The one track that needed not ever be released is "TMIU-ATGA" ("They're making it up as they go along"), which is one of the worst tunes I think I've EVER heard by ANY band (and CALLING it a tune at all is generous).

This album IS available on CD, although it is definitely NOT the release to introduce new listeners to the band. Completists might be pleasantly surprised that there IS SOMETHING ELSE about.

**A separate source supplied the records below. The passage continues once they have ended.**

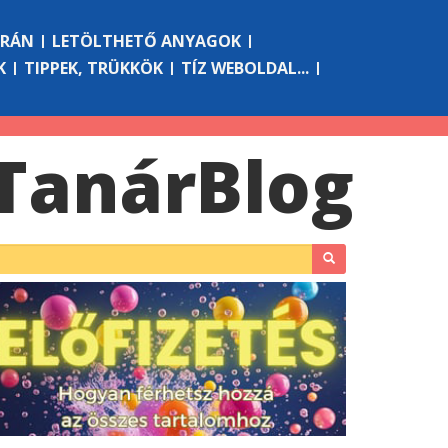
ÓRÁN
LETÖLTHETŐ ANYAGOK
K
TIPPEK, TRÜKKÖK
TÍZ WEBOLDAL...
Tanár
Blog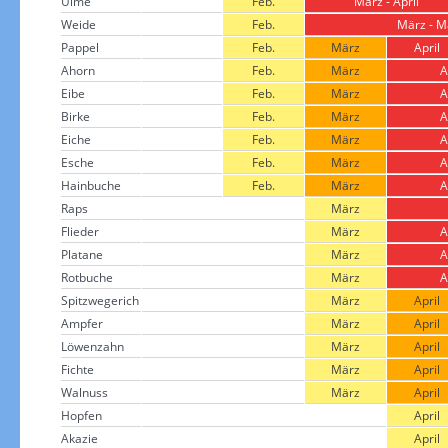
Ulme
Feb.
März - April
Weide
Feb.
März - M
Pappel
Feb.
März
April
Ahorn
Feb.
März
A
Eibe
Feb.
März
A
Birke
Feb.
März
A
Eiche
Feb.
März
A
Esche
Feb.
März
A
Hainbuche
Feb.
März
A
Raps
März
Flieder
März
A
Platane
März
A
Rotbuche
März
A
Spitzwegerich
März
April
Ampfer
März
April
Löwenzahn
März
April
Fichte
März
April
Walnuss
März
April
Hopfen
April
Akazie
April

Report this review (#86063)
Posted Monday, August 7, 2006 | Review Permalink
Mirakaze
SPECIAL COLLABORATOR
Eclectic Prog & JR/F/Canterbury Teams
4 stars The most mystifying chapter from Brand X's already relatively opaque and messy history. As is known to fans, in early 1979 Brand X recorded a whole bunch of songs with different line-ups that were used to fill up the albums Product (1979), Do They Hurt? (1980) and Is There Anything About? (1982). The last of these was released two years after the band had broken up. One might assume that the record company refused to release it earlier because they didn't deem it commercially viable, but was the market really that much more friendly to this kind of music in 1982 than in 1980? And did the band members really still want this patchwork, consisting of two new songs, two remixes of old songs and two leftover improvisations, to be put out after three years? Why is the track listing so strange and why does producer Steven Short receive two songwriting credits when he wasn't involved with the other two albums and couldn't have been present when these songs were originally recorded?

There seems to be very little information about this album on the web but my theory initially was that what remained of the recordings was handed over to Short, either by the band members out of contractual obligation or by the record company who wanted to milk these for all they were worth, who then recorded some overdubs and put this album together without the involvement of any former Brand X member. Amusing though this idea might have been to me, it was sadly debunked when I bought the CD and read the liner notes which reveal that, at the very least, keyboard player Robin Lumley was involved with the release to a large degree, but no John Goodsall, Percy Jones, Phil Collins or any other Brand X alumni.

I believe the opening track "Ipanaemia" is the only song on here that was at the time of its recording intended for release in the same form as it's presented here. "Swan Song" credits Short for co-writing as well as "syndrums and vocals", which leads me to believe that this may have originally been an improvisation that was later overdubbed and reworked into a proper song by Lumley and Short. "A Longer April" is of course a reworking of "April" from the Product album, turning what was once just a pleasant filler track into a more full-fledged song in its own right, but the sax part must have been recorded in 1982 as well. Likewise, "Modern, Noisy And Effective" just reuses the backing track from "Soho" (also from Product), and the rest of it must have also been played by Lumley no earlier than 1982 as it's synth only and sounds more like Yellow Magic Orchestra than Brand X (a YouTube commenter noted the, likely coincidental, similarity to the Rainbow Road theme from Mario Kart 64, which now makes me unable to control my laughter every time I hear the song). The final two tracks like I said are just some leftover jams. Actually, calling TMIU-ATGA ("They're Making It Up As They Go Along") a jam is bit of an overstatement; it's more like a sound check. It adds to the humour for me because it contributes to my impression that they were really scraping the bottom of the barrel when putting this album together.

But the craziest part is that I actually like it. There's a charm to it all, and everything comes together just nicely enough to keep your interest for its short running time. It may be the weakest album from this era of the band but for fans it is still worth the effort of seeking out.